Z.3

97 18 3
                                    

Yine güzel bir uykudan uyanmıştım.Yataktan kalktım ve tuvalete gidip rutin işlerimi hallettim. Odama geri döndüm ve okul için hazırlanmaya başladım. Dar bir kot,üstüne salaş bir tişört,ayakkabı olarakta siyah converse giymiştim. Çantamı aldıktan sonra salona doğru ilerledim. Annem her zamanki gibi mutfaktaydı demek isterdim fakat bu sefer annem salonda oturuyordu. O zaman otomatik olarak babam mutfakta oluyordu. Bunları düşünürken babam tuvalete doğru gidiyordu. Ee mutfaktaki kim o zaman ?

E yok artık onun ne işi var ve annem nasıl izin verdi. Elinde tavayla ayrıca önlüklü bir şekilde Ares duruyordu. Bu hali gerçekten komikti pembe önlükte çok yakışmış. Of Serin sus saçmalama!!

Ares
-" Uyandın mı? Liseli bücür. "

diyerek birde piç smile yapıyordu. Hadi ama 17 yaşındayım abartma.
Anneme döndüm o da Ares'i beğenmiş gibi bir bana bir Ares'e bakıyordu. Bu bakışmaların sonunu babam bozdu.

-" Bu yakışıklı da kim böyle" diyerek ne zaman soracak diye beklediğim sorusunu sordu babam.
Ares'e baktım ensesini kaşıyordu.Kafası öndeydi ama hala bana bakıyordu.
Ağzımdan yanlış bir cümle çıktı.

-" Bu mu yakışıklı bizim ayşe teyzenin sümüklü oğlu bile daha yakışıklıdır emin olun!"

Olmayın emin falan!
Allahım sen çarpma yarabbim sübhaneke..amin..

Ares'e baktım tek kaşı havada( saçmalama benden daha yakışıklı değildir tabii ki)der gibi bir bakışı vardı.Hepimiz sofraya geçtik ve sessizdik babam hala cevap ister gibi anneme bakıyordu. Bende çayımı yudumluyordum.
Annem sessizliği bozan kişi olmuştu.

-" Bey bu yakışıklı çocuk Serin'in öğretmeniymiş"

Ağzımdaki çayı zar zor yutmaya çalıştım. Ne saçmalıyorlar? Ares'e baktım gülmemek için dudaklarını birbirine bastırıyordu.Babam

-"Oo aferin aferin yakışıklı evladım benim çalış güzel meslek peki ne öğretmenisin oğlum?"

Ohh canıma değsin söyle hadi ne söyleyeceksin bakalım..

Ares cevap vermek için babama döndü.

-" Matematik öğretmeniyim efendim."

Yalancı süratçiyim demiyor. Matematikçiymişmiş ne anlarsın sen matematikten be..

Annem söze başladı bu sefer,

-"Evladım sen özel ders veriyor musun? Bizim kızın matematiği biraz düşük de parayı dert etme yeter ki notları düzelsin şu tembelin" dedi bana bakarak..

Ares de bana baktı ona 'hayır de' diyerek kaş göz yaptım ne kaş gözü, ağzım yüzüm ayrı yamuldu, ama nafile..
Ares:

-"Özel ders vermiyorum fakat madem notları düşük haftada 2 kez özel ders verebilirim ayrıcalık yaparak, paraya da gerek yok gerçekten benim işim bu"
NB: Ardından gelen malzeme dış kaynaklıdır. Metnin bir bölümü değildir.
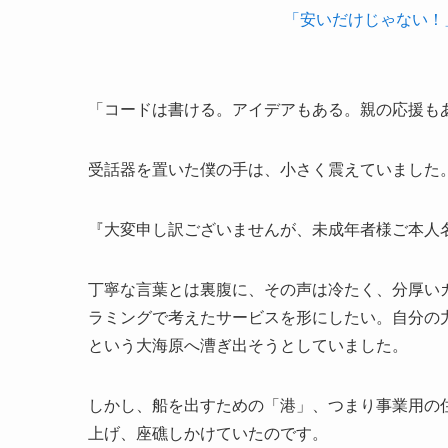
「安いだけじゃない！
「コードは書ける。アイデアもある。親の応援も
受話器を置いた僕の手は、小さく震えていました
『大変申し訳ございませんが、未成年者様ご本人
丁寧な言葉とは裏腹に、その声は冷たく、分厚い
ラミングで考えたサービスを形にしたい。自分の
という大海原へ漕ぎ出そうとしていました。
しかし、船を出すための「港」、つまり事業用の
上げ、座礁しかけていたのです。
Hıhıı! tabi işi buymuşmuş yalancının mumu yatsıya kadar yanar derler bu mumu söndürmeme çabalarında resmen öküz odun kereste vb. diğer kötü herşey..

Ares bana bakarak göz kırptı. Ayağa kalktım ve elime çantamı aldım.

-" Ben okula gidiyorum size afiyet olsun."dedim taa.. ki babam:

-" Kızım daha 1 saat var okula gitmene yarım saat sonra çıkarsın ... hatta madem zamanın var Ares hocan seni biraz çalıştırsın zahmet olmazsa?"

Baba ne ettin yaw kızına bu süratçiyle yalnız kalmak mı?Çin işkencesi uygulasan razıyım da beni, bu kas yığını, odun , kütükle yalnız mı bırakacaksın kızını? beni? Serin'ini?